WHAT YOU ARE ASKED TO DO: Print the part of the forum post about sealing timber cracks that opens with the words containing "We're using the" and closes with "in the sun.", copying it exactly.

GIVEN PASSAGE:

1-2 mm cracks. Maybe 0.5-3 mm cracks. Can I use a low modulus polyurethane building sealant in wood?

 

https://www.everbuild.co.uk/product/puraflex-25/

https://www.everbuild.co.uk/wp-content/uploads/2017/11/TECNIC-PURAFLEX25-V2.1.pdf

 

 

 

Long version:

 

We're using the wrong type of timber (darn yanks buying all the good stuff) wrong time of year, (coulda shoulda woulda started in april), wrong application (roof) etc. This is mitigation.

 

 

They are (or might be) in the range 0.5 to 3 mm. Mostly 1-2 mm. 

 

The filler will be overpainted with an acrylic facade paint. This is flexible but won't bridge large cracks. It'll be black and reach 70C in the sun.

 

The purpose of this filler is to try keep standing water out of cracks that aren't full depth and are on the roof and reduce the amount of drying through to the ventilation gap behind that needs to happen.

Bounding box coordinates:
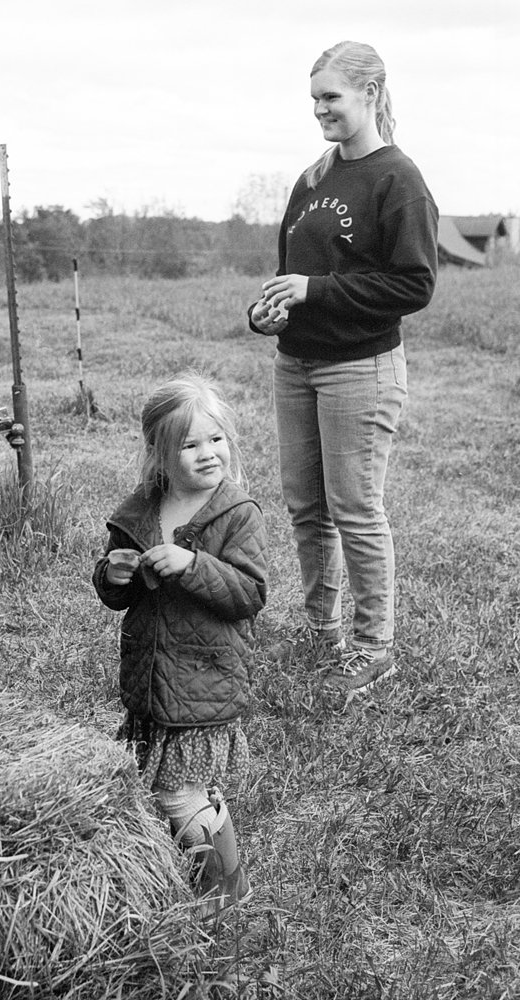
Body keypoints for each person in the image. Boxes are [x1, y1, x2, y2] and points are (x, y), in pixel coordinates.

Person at [248, 41, 438, 698]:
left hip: (360, 369)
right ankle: (320, 628)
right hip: (295, 365)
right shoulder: (311, 179)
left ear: (370, 93)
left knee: (353, 509)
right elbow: (288, 274)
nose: (319, 110)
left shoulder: (397, 180)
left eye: (330, 97)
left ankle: (374, 646)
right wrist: (267, 309)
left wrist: (314, 292)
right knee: (305, 507)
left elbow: (412, 286)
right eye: (313, 100)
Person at [92, 371, 267, 911]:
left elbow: (249, 592)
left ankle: (224, 891)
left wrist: (193, 564)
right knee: (164, 787)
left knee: (182, 791)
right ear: (159, 454)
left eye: (216, 439)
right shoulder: (139, 515)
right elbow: (117, 596)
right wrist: (112, 576)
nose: (207, 453)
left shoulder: (235, 515)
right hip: (152, 678)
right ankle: (192, 876)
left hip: (202, 680)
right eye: (189, 444)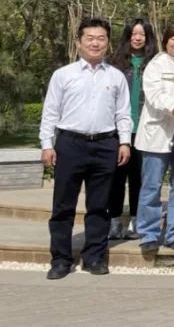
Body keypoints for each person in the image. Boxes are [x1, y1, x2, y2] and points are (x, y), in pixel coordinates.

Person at [39, 18, 132, 280]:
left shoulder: (115, 77)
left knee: (99, 206)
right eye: (90, 38)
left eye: (101, 38)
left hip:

ANSWER FOR THIS EXERCISE:
We're using the wrong type of timber (darn yanks buying all the good stuff) wrong time of year, (coulda shoulda woulda started in april), wrong application (roof) etc. This is mitigation.

 

 

They are (or might be) in the range 0.5 to 3 mm. Mostly 1-2 mm. 

 

The filler will be overpainted with an acrylic facade paint. This is flexible but won't bridge large cracks. It'll be black and reach 70C in the sun.